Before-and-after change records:
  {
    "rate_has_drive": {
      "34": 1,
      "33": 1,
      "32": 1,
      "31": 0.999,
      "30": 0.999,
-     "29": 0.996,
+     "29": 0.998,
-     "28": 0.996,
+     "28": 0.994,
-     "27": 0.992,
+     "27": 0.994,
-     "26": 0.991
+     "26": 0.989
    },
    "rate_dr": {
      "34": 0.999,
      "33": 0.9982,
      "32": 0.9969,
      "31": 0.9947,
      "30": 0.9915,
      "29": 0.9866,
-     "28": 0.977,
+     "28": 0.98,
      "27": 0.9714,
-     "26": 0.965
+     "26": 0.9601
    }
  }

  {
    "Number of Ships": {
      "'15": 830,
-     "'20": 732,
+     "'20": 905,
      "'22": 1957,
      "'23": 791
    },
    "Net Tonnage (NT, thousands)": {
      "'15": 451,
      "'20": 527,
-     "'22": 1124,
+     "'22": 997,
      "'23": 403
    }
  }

==

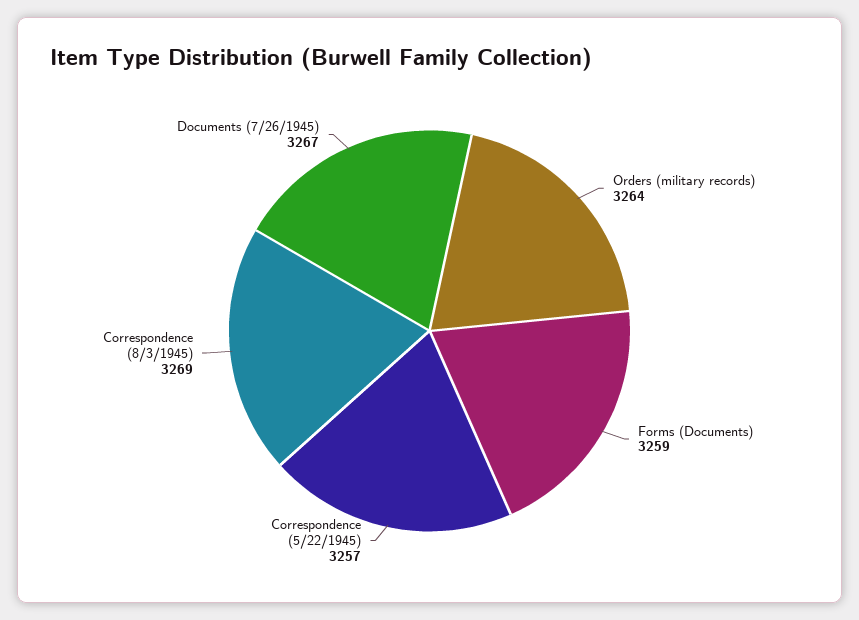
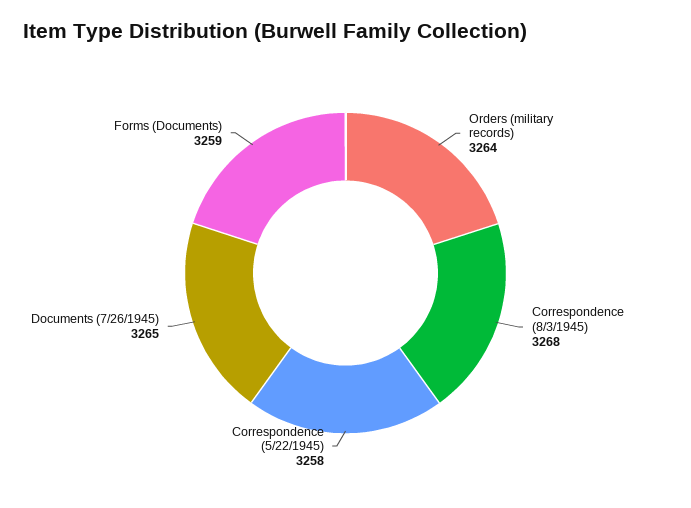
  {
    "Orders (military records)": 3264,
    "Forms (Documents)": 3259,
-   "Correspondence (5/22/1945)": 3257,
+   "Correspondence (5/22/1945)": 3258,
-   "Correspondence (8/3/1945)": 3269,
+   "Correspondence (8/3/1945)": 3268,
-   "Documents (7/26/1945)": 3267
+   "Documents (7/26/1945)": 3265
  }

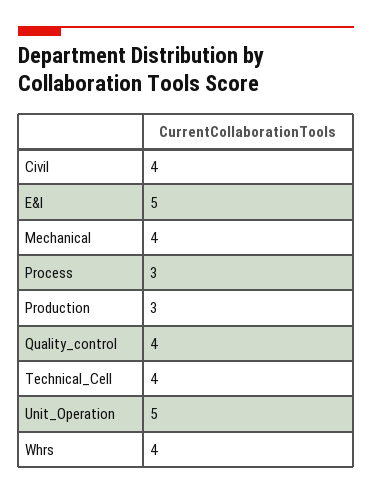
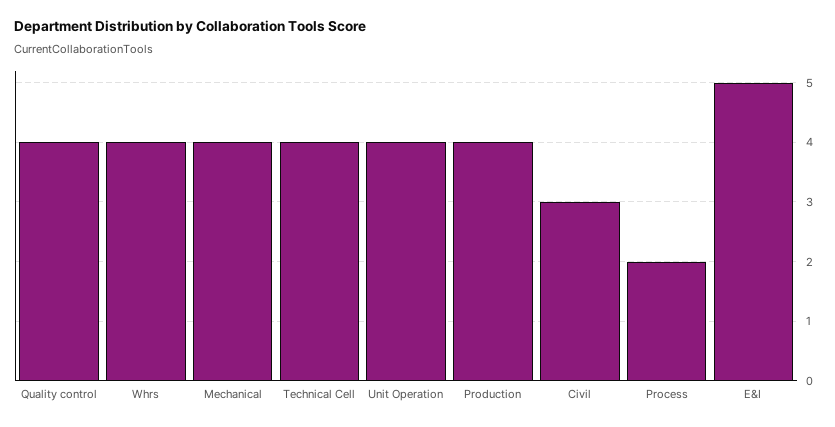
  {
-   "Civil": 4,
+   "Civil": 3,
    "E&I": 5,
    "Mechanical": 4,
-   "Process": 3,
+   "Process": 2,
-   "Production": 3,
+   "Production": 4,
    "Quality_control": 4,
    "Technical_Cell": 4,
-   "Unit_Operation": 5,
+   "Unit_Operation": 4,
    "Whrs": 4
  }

==

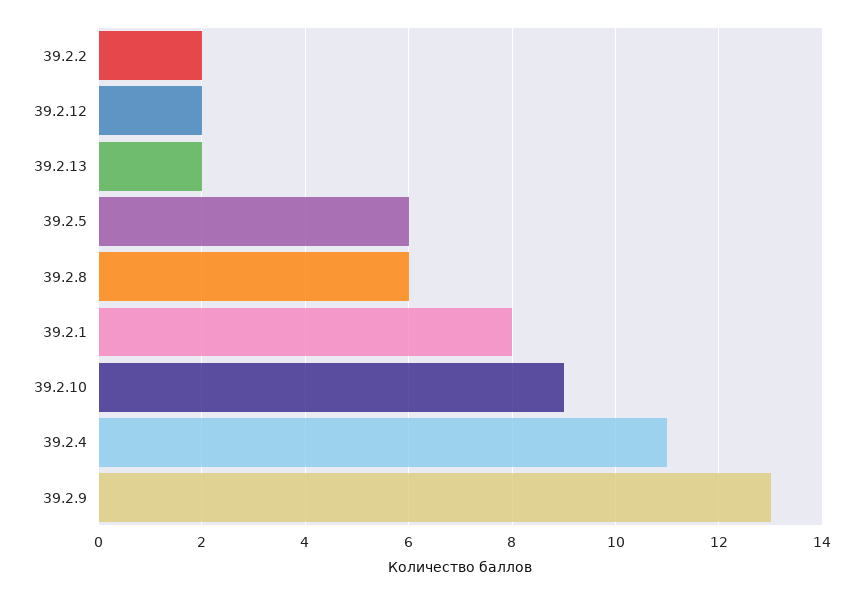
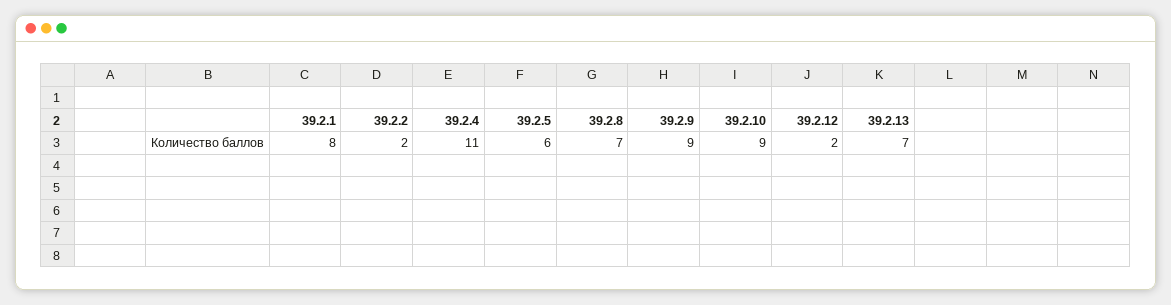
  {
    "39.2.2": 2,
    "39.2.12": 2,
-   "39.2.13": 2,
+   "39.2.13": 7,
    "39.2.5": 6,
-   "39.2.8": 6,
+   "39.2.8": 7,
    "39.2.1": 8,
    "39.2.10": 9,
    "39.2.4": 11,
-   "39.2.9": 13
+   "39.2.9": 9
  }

§ **YOUR GOAL**
In the records, how many lines hold the word "Documents"? Answer with the number and no other words.

§ **ANSWER SPACE**
3